La première question est de savoir si l'administration peut
faire évacuer une église sans l'accord du
curé affectataire, ou à tout le moins des autorités
ecclésiastiques.
Dans le cas où cet accord existe, ou dans l'hypothèse
où elle pourrait s'en passer, l'administrations peut-elle recourir
à la force pour procéder à l'évacuation
de l'église ?
Enfin, dernier point, si elle fait évacuer par la force une
église, devant quelle juridiction peut-on mettre en cause
la légalité de l'opération administrative et demander,
le cas échéant, des dommages et intérêts ?
La question appelle certainement une réponse de principe négative.
Sans doute l'écrasante majorité des églises font-elles
partie du domaine public des collectivités publiques (le plus
souvent de la commune, éventuellement de l'État) [1].
Mais la loi du 2 janvier 1907 prévoit qu'elles sont affectées
aux fidèles et au ministre du culte pour la pratique de la religion.
Parce que cette affectation est une condition de l'exercice de la liberté
de religion, les prérogatives de l'autorité ecclésiastique
sont beaucoup plus importantes que celles de l'autorité publique
qui ne peut intervenir dans l'église qu'à titre subsidiaire.
Il y a primauté du curé dans son église, tandis
que le maire (ou le préfet dans les grandes villes et le préfet
de police à Paris) ne peut intervenir qu'en tant qu'autorité
de police, pour maintenir l'ordre public ou dans l'intérêt
de la sécurité publique.
Cette primauté du curé dans l'église est
attestée par une jurisprudence fournie et constante [2]. Ainsi, même si une église est classée
monument historique, la réglementation des visites du public
par l'autorité administrative ne doit pas apporter la moindre
gêne aux cérémonies et exercices religieux. Le curé
est en droit d'exiger de l'administration que celle-ci se plie aux horaires
d'ouverture et de fermeture de l'édifice fixés par lui.
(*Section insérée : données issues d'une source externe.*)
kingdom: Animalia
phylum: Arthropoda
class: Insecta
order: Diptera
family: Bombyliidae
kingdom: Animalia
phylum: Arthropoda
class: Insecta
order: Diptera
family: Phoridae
Il peut aussi s'opposer aux visites de son église durant les
offices.
Dans le même sens, le chef de la paroisse peut, sans autorisation
de la municipalité, modifier la disposition des biens mobiliers
placés dans l'église, bien qu'ils soient la propriété
de la commune, en fonction des nécessités du déroulement
des cérémonies religieuses.
Il appartient de même au seul curé desservant d'une église
d'apprécier si une manifestation organisée dans son église
est compatible avec l'affectation des lieux, qui doit rester exclusivement
cultuelle. Il existe deux limites à cette latitude laissée
au curé : d'une part, l'article 26 de la loi du 9 décembre
1905 interdit de tenir des réunions politiques dans les locaux
servant habituellement à l'exercice d'un culte ; d'autre
part, les réunions et autres manifestations non cultuelles ne
doivent pas aboutir à une sorte de détournement de la
destination du lieu de culte, car sinon il pourrait être désaffecté.
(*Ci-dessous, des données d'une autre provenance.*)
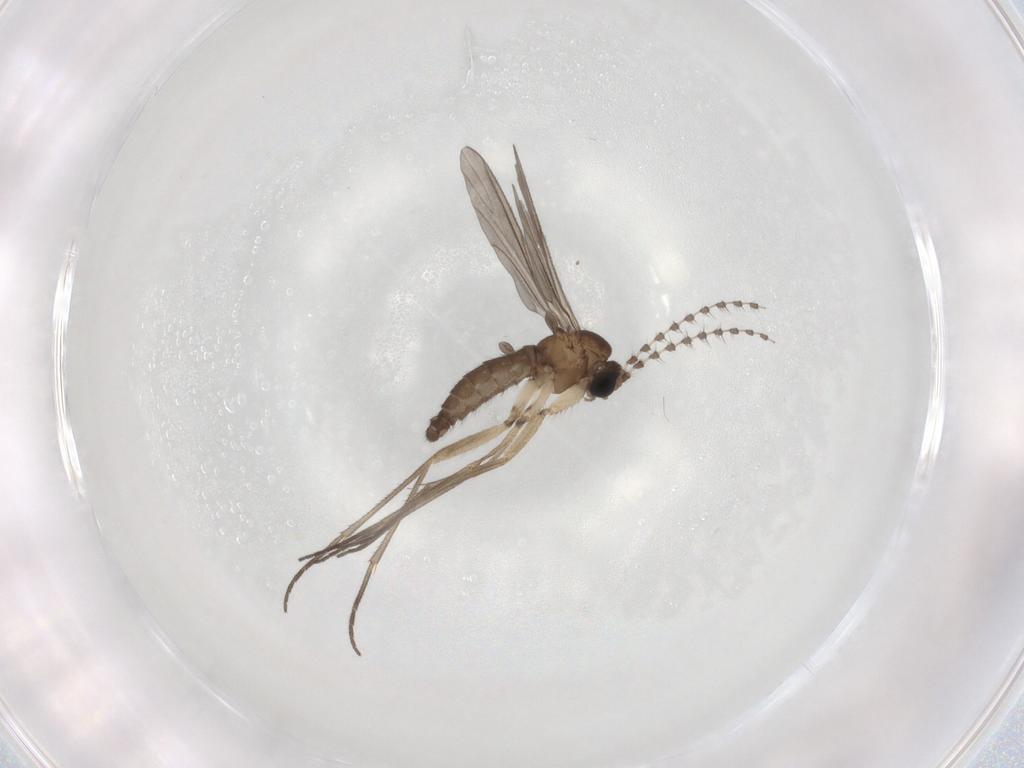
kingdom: Animalia
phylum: Arthropoda
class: Insecta
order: Diptera
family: Sciaridae
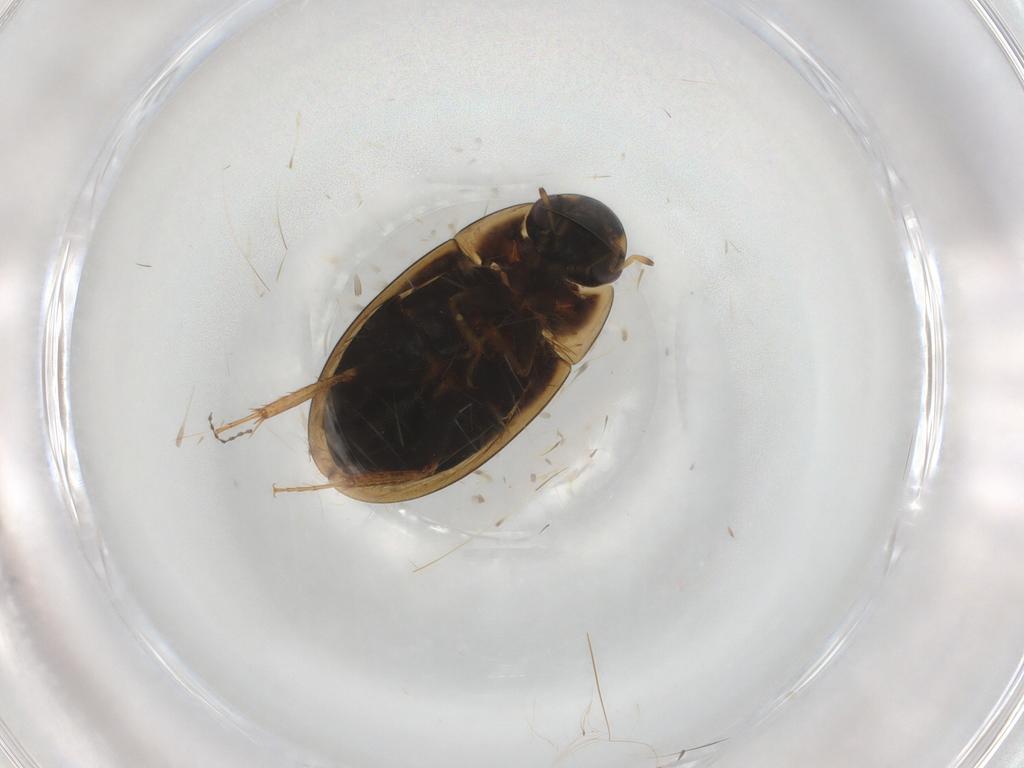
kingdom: Animalia
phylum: Arthropoda
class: Insecta
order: Coleoptera
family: Hydrophilidae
Dans le cas qui nous intéresse, si le curé affectataire
estime que l'occupation de son église n'est pas incompatible
avec l'affectation principale de l'église au culte, l'administration
n'a aucun pouvoir pour intervenir. Si elle estimait que cette occupation
contrevient aux dispositions légales que l'on vient de rappeler,
elle n'aurait d'autre ressource que de saisir le juge, seul compétent
pour trancher la question (mais en tout état de cause elle aurait
du mal, nous semble-t-il, à en faire la démonstration,
car l'occupation des églises par des étrangers en situation
irrégulière, dans les conditions où elle a eu lieu,
ne saurait être assimilée à une réunion politique ;
et à chaque fois qu'elle s'est faite avec l'accord du curé,
elle n'a pas entravé l'exercice du culte).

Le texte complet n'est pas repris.